Siptu warns Haddington Road deal breached and industrial action cannot be ruled out

Mount Carmel Hospital in Dublin’s Churchtown was bought by the HSE to provide 65 extra short-stay beds.  Photograph: Aidan Crawley

Mount Carmel Hospital in Dublin’s Churchtown was bought by the HSE to provide 65 extra short-stay beds. Photograph: Aidan Crawley

 

A major industrial relations row is looming over plans by HSE management to outsource the operation of a new State-owned facility providing community and step-down beds on the site of the former Mount Carmel private hospital in south Dublin.

The HSE said the new community facility – which forms a key element of its strategy for dealing with delayed discharges from acute hospitals – would be run on a contract basis by a private operator.

Siptu will “confront this decision” and said industrial action could not be ruled out.

The HSE bought the hospital in Churchtown last year for a reported €11 million. It said it intended to convert it to provide 65 short-stay beds which would be opening on a phased basis in April.

It said: “A service provider will be contracted to provide this service on behalf of the HSE. This process is currently under way and a decision on awarding of the contract will be taken shortly.”

Third-party provider

Paul Bell

Mr Bell said it was a “clear and unambiguous breach” of the Haddington Road agreement and said the HSE had not consulted the union.

“We intend to confront this decision and industrial action is not ruled out. I have already put the HSE on notice last week in a formal letter to Corporate Employee Relations of our members’ deep concern in this regard.”

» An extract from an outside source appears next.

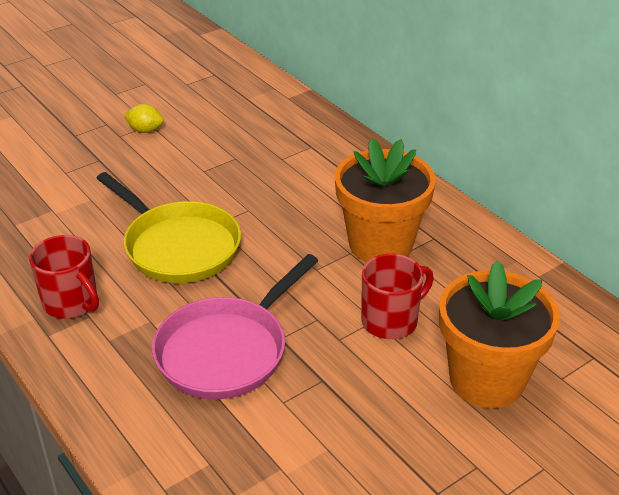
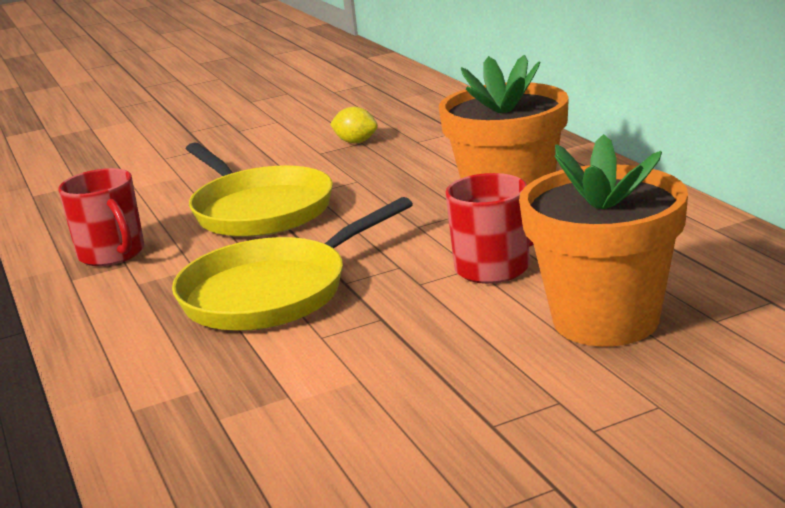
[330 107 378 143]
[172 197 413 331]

He said the issue would be discussed at a meeting of the health service oversight body for the Haddington Road agreement on Friday. Mr Bell also referred to the “zealousness of certain interests” to outsource as many members’ jobs as possible. He said the attitude was not acceptable after the Government confirmed the staff recruitment embargo has been lifted.

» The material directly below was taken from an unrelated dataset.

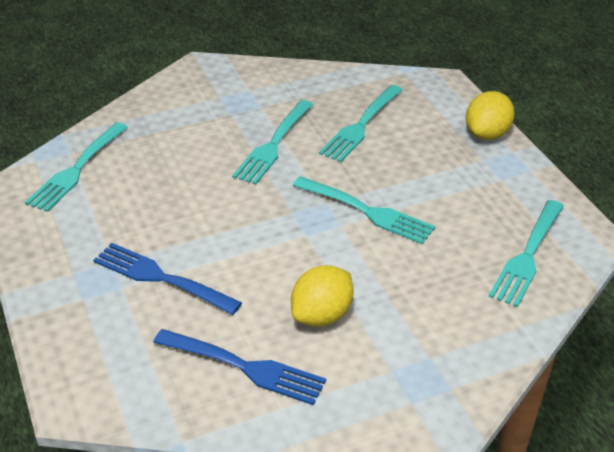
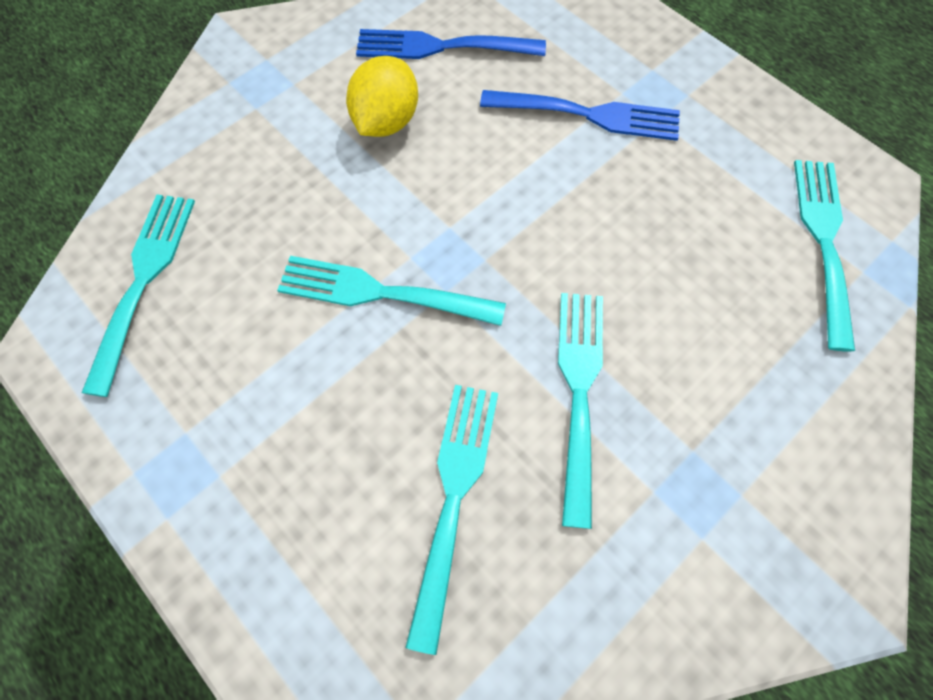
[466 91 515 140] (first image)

The Irish Times understands that late last year the HSE came under pressure from the Department of Health to draw up a plan for external delivery of services.

In a letter dated November 14th, the secretary general of the Department of Health Jim Breslin told HSE director general Tony O’Brien that the Government was committed to developing a plan for external delivery of services in the public sector. He said up to that point no overarching plan for the health service was produced.

“This puts us behind us behind other sectors in terms of progress, and the Reform Delivery Board for the public sector, chaired by the Department of Public Expenditure and Reform, has raised continuing concerns in this regard.”

Mr Breslin urged Mr O’Brien to expedite all necessary steps to conclude an external delivery plan for the health service as soon as possible.

“My sense is that a short, focused, initial plan which identifies the main candidate areas for external delivery, summarises progress to date and maps out the future work to be done to further consider areas/and or implement specific projects would meet the requirements which are urgent at this stage.”